##### Data for processing #####
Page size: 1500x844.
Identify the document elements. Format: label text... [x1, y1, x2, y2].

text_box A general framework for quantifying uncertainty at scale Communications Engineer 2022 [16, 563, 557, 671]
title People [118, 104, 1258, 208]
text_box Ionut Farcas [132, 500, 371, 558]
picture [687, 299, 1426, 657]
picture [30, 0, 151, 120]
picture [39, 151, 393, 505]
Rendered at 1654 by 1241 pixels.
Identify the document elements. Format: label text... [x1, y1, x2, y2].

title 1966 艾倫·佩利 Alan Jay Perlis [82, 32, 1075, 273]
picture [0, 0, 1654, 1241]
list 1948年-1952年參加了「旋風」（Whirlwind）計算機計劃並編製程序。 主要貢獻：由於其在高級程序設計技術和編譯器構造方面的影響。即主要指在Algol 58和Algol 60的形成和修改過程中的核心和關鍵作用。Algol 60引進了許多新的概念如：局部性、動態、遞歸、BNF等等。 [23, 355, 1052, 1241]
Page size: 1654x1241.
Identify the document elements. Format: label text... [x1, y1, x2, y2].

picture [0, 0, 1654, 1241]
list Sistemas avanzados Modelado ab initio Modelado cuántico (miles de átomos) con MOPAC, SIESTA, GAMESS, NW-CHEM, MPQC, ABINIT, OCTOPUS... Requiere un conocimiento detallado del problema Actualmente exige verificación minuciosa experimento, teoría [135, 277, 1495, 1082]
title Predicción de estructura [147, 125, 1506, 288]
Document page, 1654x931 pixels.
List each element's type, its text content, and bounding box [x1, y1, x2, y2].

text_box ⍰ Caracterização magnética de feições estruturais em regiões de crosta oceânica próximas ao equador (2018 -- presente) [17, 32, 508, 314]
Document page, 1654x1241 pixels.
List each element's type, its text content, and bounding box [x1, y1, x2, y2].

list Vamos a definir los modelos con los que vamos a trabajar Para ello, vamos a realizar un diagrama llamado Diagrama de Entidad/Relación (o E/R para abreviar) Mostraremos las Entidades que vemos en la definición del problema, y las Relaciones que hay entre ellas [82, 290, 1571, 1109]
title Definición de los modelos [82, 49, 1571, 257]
#####
:: Task brief ::
Duplicate the stretch of the data from the start through the line containing "picture [39, 151, 393, 505]", including both ends.

:: Reply to the exercise ::
Page size: 1500x844.
Identify the document elements. Format: label text... [x1, y1, x2, y2].

text_box A general framework for quantifying uncertainty at scale Communications Engineer 2022 [16, 563, 557, 671]
title People [118, 104, 1258, 208]
text_box Ionut Farcas [132, 500, 371, 558]
picture [687, 299, 1426, 657]
picture [30, 0, 151, 120]
picture [39, 151, 393, 505]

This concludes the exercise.